[Study text Boundary: Start]
In-vitro Anti-urolithiasis Activity Evaluation of Acalypha rhomboidea Leaf Extract

Introduction

Kidney stones about 20% of people suffer from nephrolithiasis or urolithiasis, also referred to as kidney or renal stones. The components of most urinary stones are uric acid, cysteine, phosphates, and oxalates. Calcium oxalate (CaOx) makes up about 80% of these calculi. Urolithiasis refers to the formation of stones, also known as calculi, in any part of the urinary system, including the renal pyelocalyceal system, ureter, bladder, and urethra, sometimes urine calculosis. After prostatic disorders and urinary tract infections, it is the third most prevalent urinary tract illness in humans. There are four types of lithiasis based on location: ureter lithiasis (stones in the tubules that carry urine from the kidneys to the bladder), bladder lithiasis, urethral lithiasis, and renal lithiasis (nephrolithiasis) (stones in the tubule ejecting pee from the bladder outwards)¹.

Calcium-containing stones can be composed of either calcium phosphate (5%) pure calcium oxalate (45%), or a combination of the two, with magnesium phosphate coming in last. Historically, medicinal plants have been a significant source of pharmaceuticals. It has been claimed that a few proprietary composite herbal formulations and medicinal plants can effectively treat renal calculi and prevent their recurrence while having few adverse effects. One of the primary components of deposits in the urinary system is calcium oxalate. Calcium oxalate crystallization is particularly interesting due to its biological significance as well as its theoretical implications². There is still some confusion regarding the precise process that triggers the development of calcium oxalate stones. Several external factors influence the nucleation, development, and aggregation of different calcium oxalate hydrates in addition to an excess of calcium and oxalate concentrations.

Numerous investigations have been conducted to ascertain the impact of several additions, including metallic ions and their complexes. The predominant medical strategy for managing urolithiasis involves the removal of stones through endoscopic procedures. Although techniques such as extracorporeal shock wave lithotripsy (ESWL) have revolutionized this domain, they do not diminish the likelihood of future stone formation. They include adverse effects that include bleeding, high blood pressure, tubular necrosis, renal fibrosis, and an increased risk of stone recurrence. They are also costly.
[Study text Boundary: End]
§ Your task:
From the urolithiasis text above, list the components that make up most urinary stones.
[Listed records Boundary: Start]
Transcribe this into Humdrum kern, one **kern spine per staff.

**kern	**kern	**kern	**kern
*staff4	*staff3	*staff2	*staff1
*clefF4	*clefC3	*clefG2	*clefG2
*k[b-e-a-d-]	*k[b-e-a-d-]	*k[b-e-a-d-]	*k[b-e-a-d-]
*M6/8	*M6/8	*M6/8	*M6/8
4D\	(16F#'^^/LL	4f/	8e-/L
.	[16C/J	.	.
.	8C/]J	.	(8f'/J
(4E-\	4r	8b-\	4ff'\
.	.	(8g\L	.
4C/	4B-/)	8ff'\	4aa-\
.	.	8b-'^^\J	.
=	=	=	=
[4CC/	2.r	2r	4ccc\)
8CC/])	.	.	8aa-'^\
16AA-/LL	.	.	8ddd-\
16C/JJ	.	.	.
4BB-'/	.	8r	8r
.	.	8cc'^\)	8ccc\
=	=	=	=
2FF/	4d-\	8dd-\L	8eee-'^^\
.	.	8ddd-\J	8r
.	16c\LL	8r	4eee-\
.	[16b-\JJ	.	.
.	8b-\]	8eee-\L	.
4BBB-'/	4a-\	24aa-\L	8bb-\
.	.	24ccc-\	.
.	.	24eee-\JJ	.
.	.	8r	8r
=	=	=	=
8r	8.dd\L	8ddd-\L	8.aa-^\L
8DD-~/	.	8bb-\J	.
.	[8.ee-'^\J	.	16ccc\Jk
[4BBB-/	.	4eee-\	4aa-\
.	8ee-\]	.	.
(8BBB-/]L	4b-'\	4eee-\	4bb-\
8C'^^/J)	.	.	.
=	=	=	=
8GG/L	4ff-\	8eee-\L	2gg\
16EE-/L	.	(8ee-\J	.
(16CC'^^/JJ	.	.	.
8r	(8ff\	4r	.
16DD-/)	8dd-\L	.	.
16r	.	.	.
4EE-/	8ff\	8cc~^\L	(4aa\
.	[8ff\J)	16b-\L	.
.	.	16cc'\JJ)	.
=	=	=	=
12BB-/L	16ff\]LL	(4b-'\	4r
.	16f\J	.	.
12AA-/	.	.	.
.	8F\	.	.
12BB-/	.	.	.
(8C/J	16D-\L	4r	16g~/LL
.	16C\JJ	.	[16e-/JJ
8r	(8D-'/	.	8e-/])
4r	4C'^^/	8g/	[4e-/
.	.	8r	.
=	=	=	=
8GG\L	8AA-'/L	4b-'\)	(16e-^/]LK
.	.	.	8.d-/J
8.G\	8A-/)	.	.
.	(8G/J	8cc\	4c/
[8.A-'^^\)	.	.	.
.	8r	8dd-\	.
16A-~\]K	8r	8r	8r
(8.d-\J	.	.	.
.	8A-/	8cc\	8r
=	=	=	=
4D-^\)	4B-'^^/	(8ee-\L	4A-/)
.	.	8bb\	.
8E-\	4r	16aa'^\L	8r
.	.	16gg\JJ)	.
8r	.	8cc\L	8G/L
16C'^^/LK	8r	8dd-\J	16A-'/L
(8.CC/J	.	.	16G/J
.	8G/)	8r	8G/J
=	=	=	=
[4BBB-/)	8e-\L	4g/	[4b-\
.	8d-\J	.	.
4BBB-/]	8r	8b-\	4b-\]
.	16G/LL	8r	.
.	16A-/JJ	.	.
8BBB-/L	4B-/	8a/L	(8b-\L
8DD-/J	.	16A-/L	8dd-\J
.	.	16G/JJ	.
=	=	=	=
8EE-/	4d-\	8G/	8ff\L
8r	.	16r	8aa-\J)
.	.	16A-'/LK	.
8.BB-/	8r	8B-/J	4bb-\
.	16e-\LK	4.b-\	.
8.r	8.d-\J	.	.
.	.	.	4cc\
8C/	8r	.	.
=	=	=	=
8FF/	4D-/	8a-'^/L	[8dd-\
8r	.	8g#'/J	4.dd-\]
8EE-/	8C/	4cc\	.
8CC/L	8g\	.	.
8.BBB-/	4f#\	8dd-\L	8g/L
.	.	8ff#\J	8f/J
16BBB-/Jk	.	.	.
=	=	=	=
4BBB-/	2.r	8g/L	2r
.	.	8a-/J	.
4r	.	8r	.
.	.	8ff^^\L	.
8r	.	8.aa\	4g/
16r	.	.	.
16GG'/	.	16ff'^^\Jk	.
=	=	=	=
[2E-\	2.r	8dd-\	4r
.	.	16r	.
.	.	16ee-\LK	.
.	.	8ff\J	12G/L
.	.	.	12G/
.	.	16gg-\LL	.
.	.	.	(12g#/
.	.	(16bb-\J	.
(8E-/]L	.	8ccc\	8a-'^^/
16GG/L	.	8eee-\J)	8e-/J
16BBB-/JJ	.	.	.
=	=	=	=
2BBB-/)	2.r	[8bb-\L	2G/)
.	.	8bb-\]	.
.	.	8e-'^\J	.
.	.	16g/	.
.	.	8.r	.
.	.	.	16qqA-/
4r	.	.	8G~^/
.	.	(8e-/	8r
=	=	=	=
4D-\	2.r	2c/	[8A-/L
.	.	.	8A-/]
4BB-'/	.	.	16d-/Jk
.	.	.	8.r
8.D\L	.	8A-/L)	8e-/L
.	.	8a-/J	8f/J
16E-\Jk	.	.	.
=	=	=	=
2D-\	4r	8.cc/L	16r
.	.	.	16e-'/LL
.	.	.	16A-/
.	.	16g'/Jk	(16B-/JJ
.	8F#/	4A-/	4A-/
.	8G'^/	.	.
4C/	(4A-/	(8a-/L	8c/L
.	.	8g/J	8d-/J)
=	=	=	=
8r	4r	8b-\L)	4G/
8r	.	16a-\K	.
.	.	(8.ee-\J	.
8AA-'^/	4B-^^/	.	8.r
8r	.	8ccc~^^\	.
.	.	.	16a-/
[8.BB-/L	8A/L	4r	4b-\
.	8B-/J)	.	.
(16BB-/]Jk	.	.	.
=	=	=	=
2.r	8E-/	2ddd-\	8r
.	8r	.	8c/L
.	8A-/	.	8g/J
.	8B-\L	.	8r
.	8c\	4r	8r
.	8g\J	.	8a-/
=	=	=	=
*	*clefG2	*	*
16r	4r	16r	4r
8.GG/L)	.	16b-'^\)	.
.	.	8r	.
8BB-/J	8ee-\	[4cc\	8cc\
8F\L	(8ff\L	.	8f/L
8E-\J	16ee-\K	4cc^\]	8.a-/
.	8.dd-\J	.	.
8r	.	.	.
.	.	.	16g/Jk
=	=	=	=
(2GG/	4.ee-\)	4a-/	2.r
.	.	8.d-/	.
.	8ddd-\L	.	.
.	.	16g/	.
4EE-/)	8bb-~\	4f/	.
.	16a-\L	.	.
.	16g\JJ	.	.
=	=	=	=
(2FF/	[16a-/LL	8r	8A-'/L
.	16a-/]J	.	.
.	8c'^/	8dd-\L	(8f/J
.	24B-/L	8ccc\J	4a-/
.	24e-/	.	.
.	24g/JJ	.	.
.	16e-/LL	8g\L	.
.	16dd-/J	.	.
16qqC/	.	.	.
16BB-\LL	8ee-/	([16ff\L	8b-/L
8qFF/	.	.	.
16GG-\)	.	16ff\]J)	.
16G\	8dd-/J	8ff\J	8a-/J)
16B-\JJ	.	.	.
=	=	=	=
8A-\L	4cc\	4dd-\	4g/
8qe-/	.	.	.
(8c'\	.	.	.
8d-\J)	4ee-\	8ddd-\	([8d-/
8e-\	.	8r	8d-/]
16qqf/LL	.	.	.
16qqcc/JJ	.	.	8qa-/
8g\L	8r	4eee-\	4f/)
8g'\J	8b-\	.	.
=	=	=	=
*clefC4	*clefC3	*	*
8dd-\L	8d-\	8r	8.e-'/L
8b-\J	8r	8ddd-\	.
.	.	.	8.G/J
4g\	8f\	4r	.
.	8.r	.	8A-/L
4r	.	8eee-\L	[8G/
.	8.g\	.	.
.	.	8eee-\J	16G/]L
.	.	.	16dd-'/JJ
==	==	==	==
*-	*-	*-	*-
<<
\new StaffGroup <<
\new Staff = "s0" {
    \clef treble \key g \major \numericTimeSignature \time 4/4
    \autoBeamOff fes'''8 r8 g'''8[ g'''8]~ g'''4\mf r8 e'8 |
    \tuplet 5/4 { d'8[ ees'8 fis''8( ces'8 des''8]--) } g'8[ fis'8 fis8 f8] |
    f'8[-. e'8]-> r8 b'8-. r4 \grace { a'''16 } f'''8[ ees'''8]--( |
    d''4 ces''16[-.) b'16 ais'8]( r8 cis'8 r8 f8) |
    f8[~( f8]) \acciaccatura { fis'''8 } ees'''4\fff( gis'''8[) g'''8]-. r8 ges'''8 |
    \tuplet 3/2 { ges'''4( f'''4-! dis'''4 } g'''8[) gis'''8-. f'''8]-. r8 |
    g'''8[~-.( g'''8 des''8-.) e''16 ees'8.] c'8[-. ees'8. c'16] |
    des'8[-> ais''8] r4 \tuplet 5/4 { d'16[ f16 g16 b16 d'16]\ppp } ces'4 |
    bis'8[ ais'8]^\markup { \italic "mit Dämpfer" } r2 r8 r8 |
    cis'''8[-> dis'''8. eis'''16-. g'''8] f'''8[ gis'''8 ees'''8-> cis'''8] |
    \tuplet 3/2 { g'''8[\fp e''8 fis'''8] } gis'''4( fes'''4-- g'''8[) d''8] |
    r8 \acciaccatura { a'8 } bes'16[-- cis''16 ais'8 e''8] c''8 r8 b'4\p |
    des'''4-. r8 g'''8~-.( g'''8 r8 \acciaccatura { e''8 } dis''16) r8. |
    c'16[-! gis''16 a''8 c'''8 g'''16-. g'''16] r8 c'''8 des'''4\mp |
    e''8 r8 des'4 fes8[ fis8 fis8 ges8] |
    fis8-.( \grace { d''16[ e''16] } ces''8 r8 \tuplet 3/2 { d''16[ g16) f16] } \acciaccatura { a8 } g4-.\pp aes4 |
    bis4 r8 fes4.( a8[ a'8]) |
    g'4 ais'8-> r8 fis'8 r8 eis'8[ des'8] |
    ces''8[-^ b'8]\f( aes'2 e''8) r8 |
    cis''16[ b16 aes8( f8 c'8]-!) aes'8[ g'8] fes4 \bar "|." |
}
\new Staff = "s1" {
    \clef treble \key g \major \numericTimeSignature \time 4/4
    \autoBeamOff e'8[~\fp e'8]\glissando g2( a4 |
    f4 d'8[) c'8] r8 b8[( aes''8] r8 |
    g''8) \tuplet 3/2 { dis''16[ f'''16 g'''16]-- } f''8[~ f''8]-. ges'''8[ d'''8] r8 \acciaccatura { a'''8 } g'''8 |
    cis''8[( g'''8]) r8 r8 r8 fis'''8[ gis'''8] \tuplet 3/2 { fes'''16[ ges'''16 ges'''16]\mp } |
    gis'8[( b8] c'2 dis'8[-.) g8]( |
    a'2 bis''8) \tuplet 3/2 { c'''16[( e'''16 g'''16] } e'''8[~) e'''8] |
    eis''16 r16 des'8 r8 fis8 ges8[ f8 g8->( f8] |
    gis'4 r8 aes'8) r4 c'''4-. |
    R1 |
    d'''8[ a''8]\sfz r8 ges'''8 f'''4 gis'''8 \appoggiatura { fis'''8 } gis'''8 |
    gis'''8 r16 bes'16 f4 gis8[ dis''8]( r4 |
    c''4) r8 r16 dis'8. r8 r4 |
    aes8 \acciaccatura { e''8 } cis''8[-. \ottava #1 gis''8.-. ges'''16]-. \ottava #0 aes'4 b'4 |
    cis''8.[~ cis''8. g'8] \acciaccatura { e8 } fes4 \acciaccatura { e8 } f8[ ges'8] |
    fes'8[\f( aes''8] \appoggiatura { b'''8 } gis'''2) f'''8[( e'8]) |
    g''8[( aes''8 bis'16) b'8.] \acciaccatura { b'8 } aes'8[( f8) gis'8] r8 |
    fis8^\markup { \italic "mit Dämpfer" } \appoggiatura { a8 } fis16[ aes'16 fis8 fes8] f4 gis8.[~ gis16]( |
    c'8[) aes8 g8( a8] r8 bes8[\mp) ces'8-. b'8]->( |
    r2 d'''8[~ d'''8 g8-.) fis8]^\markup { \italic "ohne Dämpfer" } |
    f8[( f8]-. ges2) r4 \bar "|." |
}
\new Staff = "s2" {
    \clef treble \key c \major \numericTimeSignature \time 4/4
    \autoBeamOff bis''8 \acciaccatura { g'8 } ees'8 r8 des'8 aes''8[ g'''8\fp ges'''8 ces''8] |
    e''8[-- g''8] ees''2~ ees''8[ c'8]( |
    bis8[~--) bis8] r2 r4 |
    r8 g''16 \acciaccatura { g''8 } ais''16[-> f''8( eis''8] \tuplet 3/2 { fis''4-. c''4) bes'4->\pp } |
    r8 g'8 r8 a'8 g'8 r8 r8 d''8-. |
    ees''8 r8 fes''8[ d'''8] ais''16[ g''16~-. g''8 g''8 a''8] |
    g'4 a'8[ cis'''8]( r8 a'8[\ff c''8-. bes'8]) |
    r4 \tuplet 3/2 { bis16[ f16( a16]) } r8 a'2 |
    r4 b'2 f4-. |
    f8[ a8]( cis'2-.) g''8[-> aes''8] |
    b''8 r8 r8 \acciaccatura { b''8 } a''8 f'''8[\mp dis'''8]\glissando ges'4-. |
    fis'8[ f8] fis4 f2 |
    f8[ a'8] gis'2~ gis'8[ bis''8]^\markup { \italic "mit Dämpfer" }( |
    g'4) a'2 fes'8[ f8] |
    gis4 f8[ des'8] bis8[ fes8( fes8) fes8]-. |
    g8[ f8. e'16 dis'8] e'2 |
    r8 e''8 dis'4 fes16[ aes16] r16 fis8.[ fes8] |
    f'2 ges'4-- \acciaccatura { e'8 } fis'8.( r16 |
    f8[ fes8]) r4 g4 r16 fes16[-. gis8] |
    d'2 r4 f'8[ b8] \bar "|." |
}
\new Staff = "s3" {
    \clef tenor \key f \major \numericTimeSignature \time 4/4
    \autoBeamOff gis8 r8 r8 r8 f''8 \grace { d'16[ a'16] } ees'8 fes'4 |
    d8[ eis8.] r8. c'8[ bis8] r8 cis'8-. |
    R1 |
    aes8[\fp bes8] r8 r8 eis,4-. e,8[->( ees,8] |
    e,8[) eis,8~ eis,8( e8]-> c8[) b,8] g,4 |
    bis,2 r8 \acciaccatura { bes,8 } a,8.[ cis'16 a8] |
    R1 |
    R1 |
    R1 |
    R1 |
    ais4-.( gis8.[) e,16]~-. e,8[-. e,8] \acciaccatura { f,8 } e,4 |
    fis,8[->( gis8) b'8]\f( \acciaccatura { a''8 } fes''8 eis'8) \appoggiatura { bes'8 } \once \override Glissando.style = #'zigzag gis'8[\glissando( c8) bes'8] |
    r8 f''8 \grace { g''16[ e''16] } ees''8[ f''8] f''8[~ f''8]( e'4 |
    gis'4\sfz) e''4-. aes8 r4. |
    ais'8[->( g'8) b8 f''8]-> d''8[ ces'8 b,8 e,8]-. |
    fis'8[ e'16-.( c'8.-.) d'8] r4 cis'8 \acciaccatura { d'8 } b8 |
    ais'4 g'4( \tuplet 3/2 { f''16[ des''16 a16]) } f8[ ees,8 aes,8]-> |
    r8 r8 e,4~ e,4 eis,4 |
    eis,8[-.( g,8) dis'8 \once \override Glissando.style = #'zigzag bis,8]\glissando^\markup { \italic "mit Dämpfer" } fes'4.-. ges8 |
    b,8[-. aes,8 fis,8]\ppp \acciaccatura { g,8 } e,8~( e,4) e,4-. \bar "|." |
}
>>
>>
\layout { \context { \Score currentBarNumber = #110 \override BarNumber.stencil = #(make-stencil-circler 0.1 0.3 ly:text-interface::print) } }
[Listed records Boundary: End]
§ Written answer:
Uric acid, cysteine, phosphates, and oxalates.